How do you grade a translation? BLEU and ROUGE
For POS tagging you can just count how many tags matched — accuracy. But for translation there is no single correct sentence, so simple matching fails. The clever workaround is the BLEU score (BLEU), the standard for machine translation. BLEU compares the machine's output against one or more human *reference* translations and asks: what fraction of the candidate's word chunks also appear in a reference?
Those 'word chunks' are n-grams — single words, pairs, triples, quadruples. Matching single words checks vocabulary; matching longer runs checks fluency and word order. BLEU multiplies these together and adds a 'brevity penalty' so a model cannot cheat by outputting one perfect word and stopping. The result is a number from 0 to 100; higher is better, and a score above roughly 40 is usually a genuinely good translation.
Summarization uses a sibling metric, the ROUGE score (ROUGE). The key difference is emphasis: BLEU leans toward *precision* (of the words I produced, how many were right?), which suits translation; ROUGE leans toward *recall* (of the words that should be there, how many did I cover?), which suits summarization, where missing a key point is the worse sin. Same n-gram-overlap idea, tuned for a different worry.

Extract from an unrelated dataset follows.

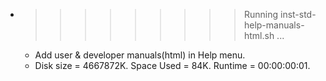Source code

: * >>>>>>>>> Running inst-std-help-manuals-html.sh ...
  * Add user & developer manuals(html) in Help menu.
  * Disk size = 4667872K. Space Used = 84K. Runtime = 00:00:00:01.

Why the toolbox mattered — and where it leads
Step back and a pattern appears. Each classic task needed its own dataset, its own model, its own metric, and its own team. A company doing translation, sentiment, and search ran three unrelated systems. This was the world right before the transformer era you are about to enter: capable but fragmented, with knowledge locked inside each narrow tool. There was also a quieter cost — every task needed thousands of hand-labeled examples, which is slow and expensive to create.

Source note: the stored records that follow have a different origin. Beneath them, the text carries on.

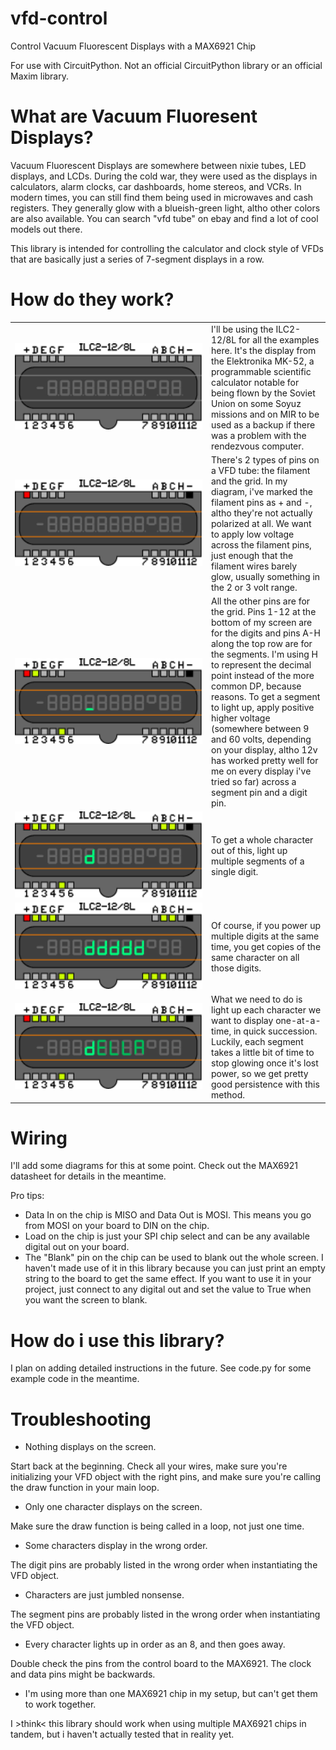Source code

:# vfd-control
Control Vacuum Fluorescent Displays with a MAX6921 Chip

For use with CircuitPython. Not an official CircuitPython library or an official Maxim library.

# What are Vacuum Fluoresent Displays?
Vacuum Fluorescent Displays are somewhere between nixie tubes, LED displays, and LCDs. During the cold war, they were used as the displays in calculators, alarm clocks, car dashboards, home stereos, and VCRs. In modern times, you can still find them being used in microwaves and cash registers. They generally glow with a blueish-green light, altho other colors are also available. You can search "vfd tube" on ebay and find a lot of cool models out there.

This library is intended for controlling the calculator and clock style of VFDs that are basically just a series of 7-segment displays in a row.

# How do they work?

<table>
<tr><td width="300" align="center"><img src="diagrams/00.png" width="300" alt="ILC2-12/8L Powered Off"></td><td>I'll be using the ILC2-12/8L for all the examples here. It's the display from the Elektronika MK-52, a programmable scientific calculator notable for being flown by the Soviet Union on some Soyuz missions and on MIR to be used as a backup if there was a problem with the rendezvous computer.</td></tr>
<tr><td width="300" align="center"><img src="diagrams/01.png" width="300" alt="Glowing Filaments"></td><td>There's 2 types of pins on a VFD tube: the filament and the grid. In my diagram, i've marked the filament pins as + and -, altho they're not actually polarized at all. We want to apply low voltage across the filament pins, just enough that the filament wires barely glow, usually something in the 2 or 3 volt range.</td></tr>
<tr><td width="300" align="center"><img src="diagrams/02.png" width="300" alt="A Single Lit up Segment"></td><td>All the other pins are for the grid. Pins 1-12 at the bottom of my screen are for the digits and pins A-H along the top row are for the segments. I'm using H to represent the decimal point instead of the more common DP, because reasons. To get a segment to light up, apply positive higher voltage (somewhere between 9 and 60 volts, depending on your display, altho 12v has worked pretty well for me on every display i've tried so far) across a segment pin and a digit pin.</td></tr>
<tr><td width="300" align="center"><img src="diagrams/03.png" width="300" alt="A Single Lit up Character"></td><td>To get a whole character out of this, light up multiple segments of a single digit.</td></tr>
<tr><td width="300" align="center"><img src="diagrams/04.png" width="300" alt="ddddd"></td><td>Of course, if you power up multiple digits at the same time, you get copies of the same character on all those digits.</td></tr>
<tr><td width="300" align="center"><img src="diagrams/05.gif" width="300" alt="Look! I wrote my name!"></td><td>What we need to do is light up each character we want to display one-at-a-time, in quick succession. Luckily, each segment takes a little bit of time to stop glowing once it's lost power, so we get pretty good persistence with this method.</td></tr></table>

# Wiring
I'll add some diagrams for this at some point. Check out the MAX6921 datasheet for details in the meantime.

Pro tips: 
 * Data In on the chip is MISO and Data Out is MOSI. This means you go from MOSI on your board to DIN on the chip.
 * Load on the chip is just your SPI chip select and can be any available digital out on your board.
 * The "Blank" pin on the chip can be used to blank out the whole screen. I haven't made use of it in this library because you can just print an empty string to the board to get the same effect. If you want to use it in your project, just connect to any digital out and set the value to True when you want the screen to blank.

# How do i use this library?
I plan on adding detailed instructions in the future. See code.py for some example code in the meantime.

# Troubleshooting
 * Nothing displays on the screen.
 
Start back at the beginning. Check all your wires, make sure you're initializing your VFD object with the right pins, and make sure you're calling the draw function in your main loop.
 
 * Only one character displays on the screen.
 
Make sure the draw function is being called in a loop, not just one time.
 
 * Some characters display in the wrong order.
 
The digit pins are probably listed in the wrong order when instantiating the VFD object.
 
 * Characters are just jumbled nonsense.
 
The segment pins are probably listed in the wrong order when instantiating the VFD object.
 
 * Every character lights up in order as an 8, and then goes away.
 
Double check the pins from the control board to the MAX6921. The clock and data pins might be backwards.

 * I'm using more than one MAX6921 chip in my setup, but can't get them to work together.

I >think< this library should work when using multiple MAX6921 chips in tandem, but i haven't actually tested that in reality yet.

The big idea coming in the next guides is that one model, pre-trained on raw text, can be gently adapted to *all* of these jobs — tagging, NER, sentiment, even translation and question answering — often with far fewer labeled examples. The classic tasks did not disappear; they became things a single general model is asked to do. So the names you learned today are not history to forget. They are the test sheet the new models are still graded on, and the vocabulary you will use to say precisely what a system can and cannot do.